# USB Card Reader - not recognized WINXP



## calistayork (Nov 16, 2004)

Thought I posted this yesterday - but can't find it now! Lost my camera cable - bought a USB 2.0 card reader - went to manufacturer site www.jascoproducts.com - but the only drivers used are for WIN98. Comes up as unrecognized - unknown - and I can't get it to work. Any suggestions? Thanks.


----------



## Jaymie1989 (Mar 25, 2007)

Hi,

Can you provide me the type of what it is. So i can look on the website.

Have you tryed Windows Updates to see if it comes up on there?

Jay:wave:


----------



## calistayork (Nov 16, 2004)

The Card Reader - USB 2.0 Mobile Card Reader/Writer made by GE - lists their site as www.jascoproducts.com....The only driver downloads pertain to WIN98 .......I did go to check for updates - nothing that seemed to make a difference. I've tried the front and then the back...Comes up USP Device Not Recognized - troubleshooting takes you to USB Root Hub (2 ports) Unknown Device, Unused Port......try reconnecting - if it still does not recognize, replace the device. I tried out tech support for our provider and they are usually pretty helpful - but it was the "Oh, that could be a lot of things, we don't have the time!" I 'm trying to get a pix to someone from our Craigslist wanting a free gym machine! Great! Thanks for your help.


----------



## Jaymie1989 (Mar 25, 2007)

Can you tell me which one it is in the list please

http://www.jascoproducts.com/support/software-downloads.asp#cardreaders


----------



## calistayork (Nov 16, 2004)

The package says 97931 - thanks again!


----------



## Jaymie1989 (Mar 25, 2007)

Well I cannot find a driver for any other OS. You try changing the compatibility to Windows 98.

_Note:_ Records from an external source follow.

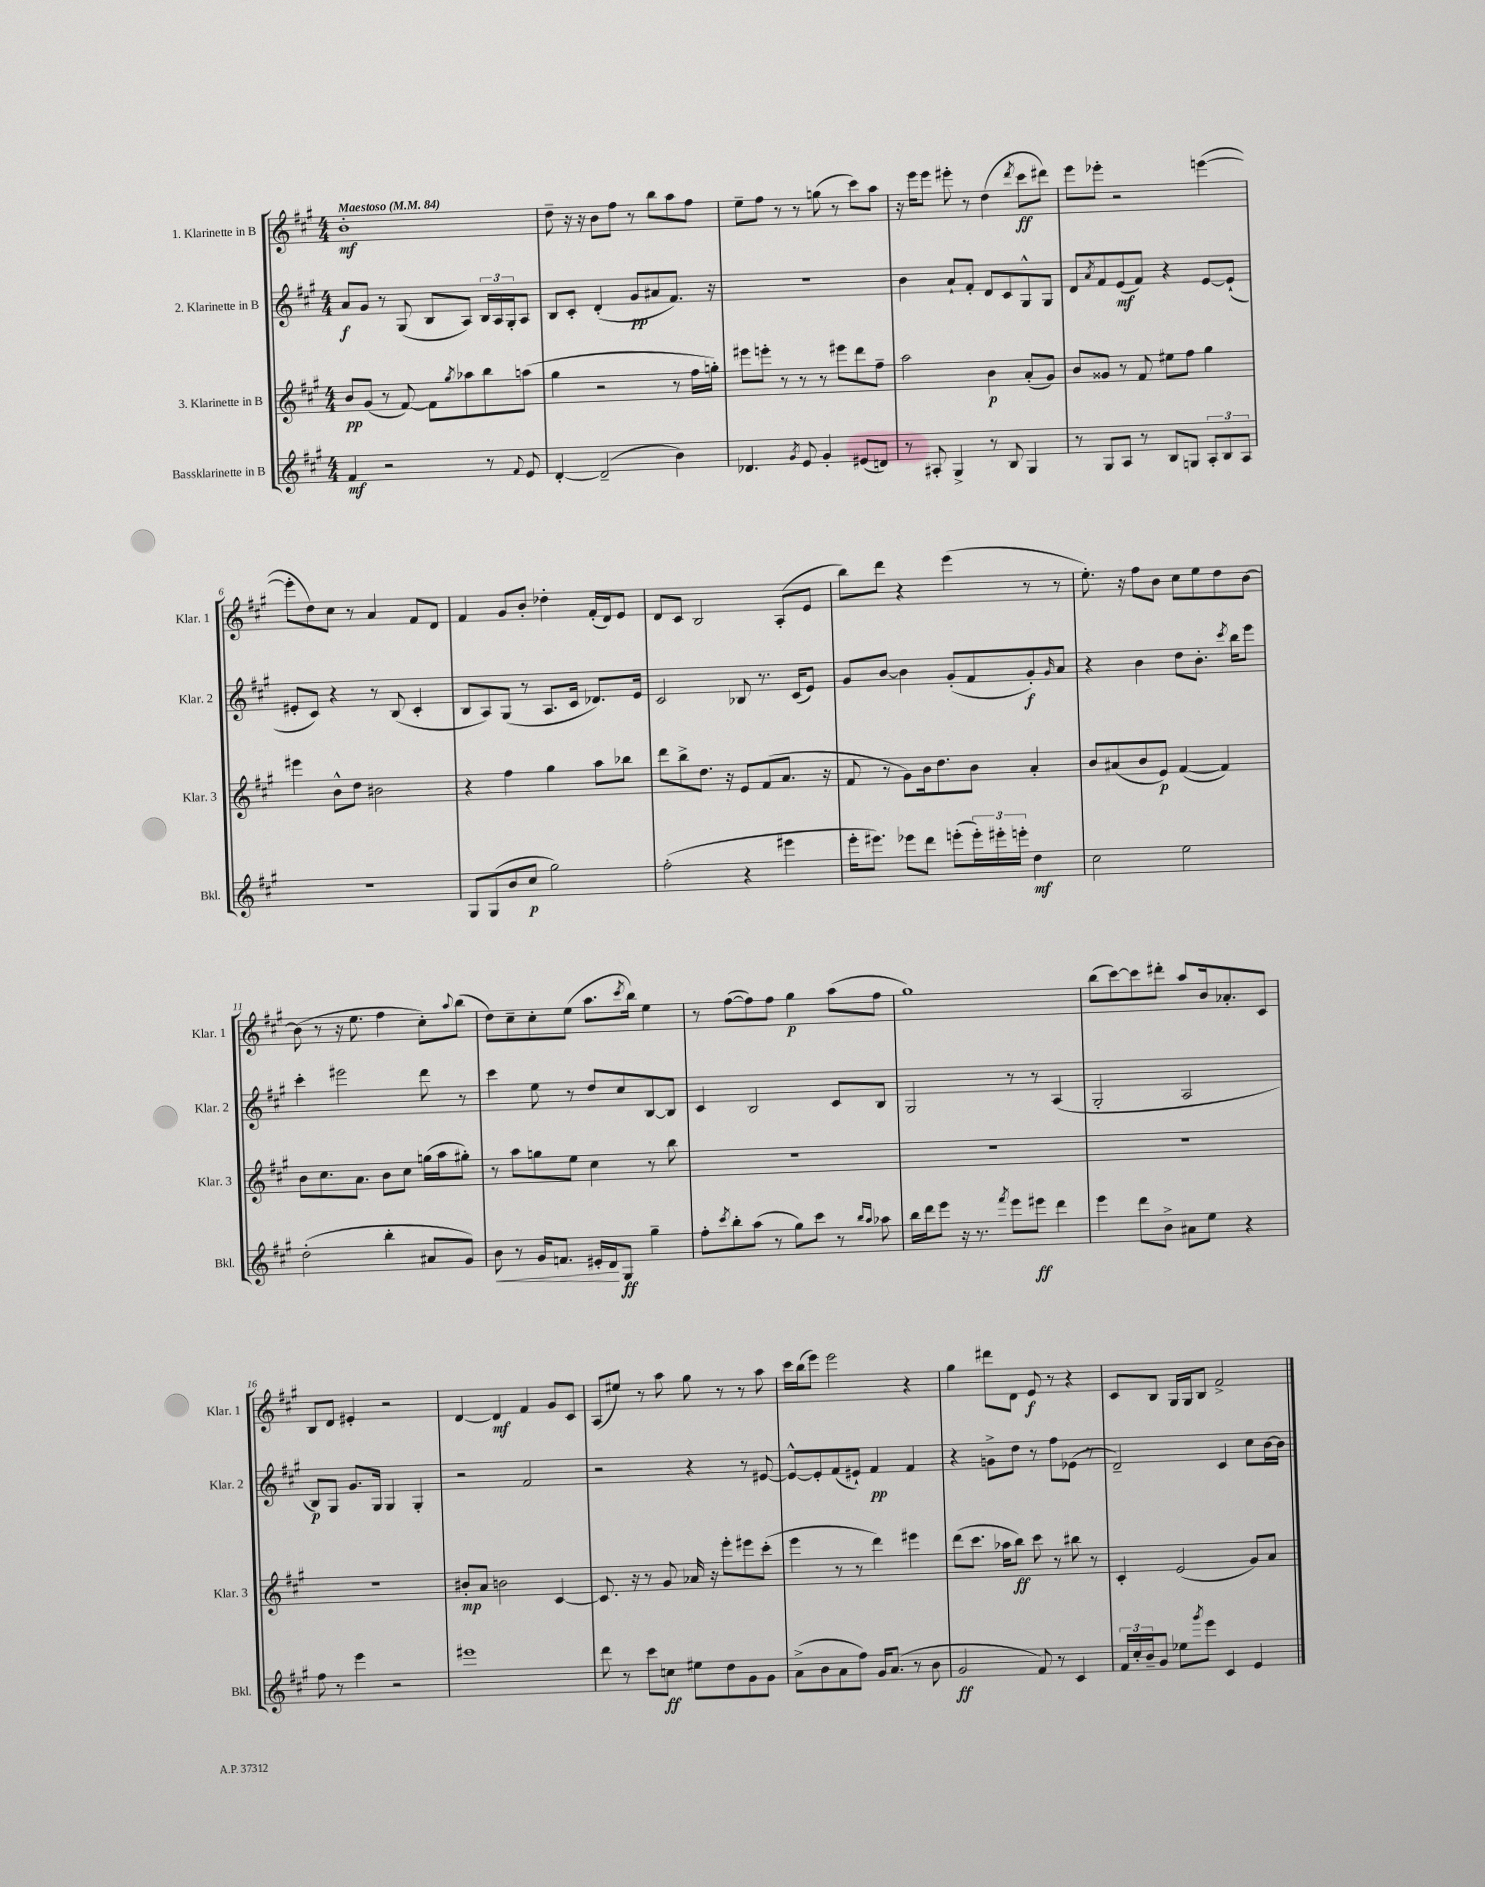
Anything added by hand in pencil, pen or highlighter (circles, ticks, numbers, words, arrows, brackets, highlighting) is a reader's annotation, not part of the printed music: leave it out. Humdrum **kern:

**kern	**kern	**kern	**kern
*staff4	*staff3	*staff2	*staff1
*clefG2	*clefG2	*clefG2	*clefG2
*k[f#c#g#]	*k[f#c#g#]	*k[f#c#g#]	*k[f#c#g#]
*M4/4	*M4/4	*M4/4	*M4/4
*MM84	*MM84	*MM84	*MM84
4f#	8b	8a	1b'
.	(8g#	8g#	.
2r	8r	8r	.
.	[8f#)	(8G#	.
.	8f#]	8B	.
.	8qgg#	.	.
.	8aa-	8A)	.
8r	8bb	24B	.
.	.	24A	.
.	.	24G#'	.
8qqf#	.	.	.
8e	(8aa	8A	.
=	=	=	=
[4d'	4gg#	8B	8dd~
.	.	8c#'	16r
.	.	.	16r
(2d~]	2r	(4d'	8b
.	.	.	8ff#
.	.	8g#	8r
.	.	8a#	8bb
4b)	8r	8.f#)	8aa
.	16ff#	.	8ff#
.	16gg')	16r	.
=	=	=	=
4.d-	8eee#	1r	8ee~
.	8eee'	.	8ff#
.	8r	.	8r
8qg#	.	.	.
8e	8r	.	8r
4g#'	8r	.	(8gg
.	8eee#	.	8r
(8e#	8ddd	.	8ccc#)
8d)	8ff#~	.	8aa
=	=	=	=
8r	2aa	4b	16r
.	.	.	16eee
8A#'	.	.	8eee
4G#^	.	8a`	8eee#'
.	.	8f#'	8r
8r	4b	8d	(4dd
8B	.	8c#	.
.	.	.	8qddd
4G#	(8a'	8G#^^	8ccc#
.	8g#)	8G#	8ddd#)
=	=	=	=
8r	8b	8d	8eee
.	.	8qa	.
8G#	8g##	8f#	8eee-'
8A	8r	(8e	2r
8r	8f#	8f#)	.
8B	8ee#	4r	.
8G	8ff#	.	.
12A'	4gg#	[8e	([4eee
12B	.	.	.
.	.	(8e`]	.
12A	.	.	.
=	=	=	=
1r	4eee#	8e#'	8eee']
.	.	8c#)	8dd)
.	8b^^	4r	8cc#
.	8dd	.	8r
.	2b#	8r	4a
.	.	(8B	.
.	.	4c#'	8f#
.	.	.	8d
=	=	=	=
8G#	4r	8B	4f#
(8G#	.	8A)	.
8b	4ff#	(8G#	8g#
8cc#	.	8r	8b'
2gg#)	4gg#	8.A	4dd-'
.	.	16c#	.
.	8aa	8.d-)	(16f#'
.	.	.	16d)
.	8bb-	.	8e
.	.	16e	.
=	=	=	=
(2ff#'	8ddd	2c#	8d
.	8bb^	.	8c#
.	8.dd	.	2B
.	16r	.	.
4r	8e	8B-	.
.	(8f#	8.r	.
4eee#	8.a	.	(8A'
.	.	(16c#	.
.	.	8e)	8e
.	16r	.	.
=	=	=	=
16eee'	8f#	8g#	8bb)
8.eee#)	.	.	.
.	8r	[8b	8ddd
8eee-	8g#)	4b]	4r
8ddd	16b	.	.
.	8.dd	.	.
(8eee'	.	(8g#'	(4eee
24eee')	8b	8f#	.
24eee#'	.	.	.
24eee'	.	.	.
4dd	4a'	8g#')	8r
.	.	16qqg#	.
.	.	8a	8r
=	=	=	=
2cc#	8b	4r	8.ee')
.	(8a#	.	.
.	.	.	16r
.	8b	4b	8ff#
.	8e)	.	8b
2ee	([4f#	8dd	8cc#
.	.	8.b'	8ee
.	4f#])	.	8dd
.	.	8qccc#	.
.	.	16bb	.
.	.	8eee	[8b
=	=	=	=
(2dd'	8b	4ccc#'	(8b]
.	8.cc#	.	8r
.	.	2eee#	16r
.	8.a	.	8.ee
4bb'	8b	.	4ff#
.	8cc#	.	.
8a#	(16gg	8ddd	8cc#')
.	16aa	.	.
.	.	.	8qqaa
8g#)	8gg#')	8r	(8bb
=	=	=	=
8b	8r	4ccc#	8dd)
8r	8aa	.	8cc#~
16g#	8gg	8ee	8cc#'
8.f	.	.	.
.	8ee	8r	(8ee
16e#'	4cc#	8dd	8.aa
16d	.	.	.
8G#	.	8cc#	.
.	.	.	8qccc#
.	.	.	16bb)
4gg#~	8r	[8B	4ee
.	8bb	8B]	.
=	=	=	=
8ff#'	1r	4c#	8r
8qccc#	.	.	.
8bb'	.	.	([8ff#
(8aa	.	2B	8ff#])
8r	.	.	8ff#
8gg#)	.	.	4gg#
8ccc#	.	.	.
8r	.	8c#	(8aa
16qqbb	.	.	.
16qqaa	.	.	.
8aa-	.	8B	8ff#
=	=	=	=
16bb	1r	2G#	1gg#)
16ddd	.	.	.
8eee	.	.	.
16r	.	.	.
8.r	.	.	.
8qfff#	.	.	.
8eee	.	8r	.
8eee#	.	8r	.
4ddd	.	(4A	.
=	=	=	=
4eee	1r	2G#'	(8bb
.	.	.	[8ccc#)
8ddd	.	.	8ccc#]
8b^	.	.	8ddd#'
8a#	.	2A	8aa
8ee	.	.	16b
.	.	.	8.a-'
4r	.	.	.
.	.	.	8c#
=	=	=	=
8ff#	1r	8B)	8B
8r	.	8G#	8d
4eee	.	8.g#	4e#'
.	.	16G#	.
2r	.	4G#	2r
.	.	4G#'	.
=	=	=	=
1eee#	8b#'	2r	[4d
.	8a	.	.
.	2b	.	4d]
.	.	2f#	4f#
.	[4c#	.	8g#
.	.	.	8c#
=	=	=	=
8ddd	8.c#]	2r	(8A
8r	.	.	8ee#)
.	16r	.	.
8ccc#	8r	.	8r
8cc	8g#	.	8aa
8ee#	16a-	4r	8gg#
.	16r	.	.
8dd	8eee'	.	8r
8g#	8eee#	8r	8r
8g#	(8ccc#'	[8e#	8aa
=	=	=	=
(8a^	4eee	8e#^^_	16ccc#
.	.	.	(16bb
8b	.	8e#']	8eee)
8a	8r	(8f#	2eee
8ff#)	8r	8e#`)	.
16g#	4ddd)	4f#	.
(8.a	.	.	.
8r	4eee#	4f#	4r
8b	.	.	.
=	=	=	=
2g#	(8ddd	4r	4gg#
.	8.ccc#	.	.
.	.	8g^	8ddd#
.	16aa-	.	.
.	8bb)	8dd	8d
8f#)	8ccc#	8r	8e
8r	8r	8ff#	8r
4c#	8bb#	(8e-	4r
.	8r	8r	.
=	=	=	=
24f#	4c#'	2d~)	8c#
24cc#'	.	.	.
24b~	.	.	.
8g#	.	.	8B
8ee-	(2e	.	16G#
.	.	.	16G#
8qggg#	.	.	.
8eee	.	.	8B
4c#	.	4c#	2f#^
4e	8g#)	8cc#	.
.	8a	[16b	.
.	.	16b]	.
==	==	==	==
*-	*-	*-	*-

Is there an icon in my computer for it?


----------



## calistayork (Nov 16, 2004)

I don't know how to go back to a 98 menu - no icon as far as I see - geez - thanks so much for trying - I may just take back the card reader and try a new one - everyone from the Dell boards say it shouldn't need a driver - but they list a ton of "not recognized" problems! I'll try a new one.


----------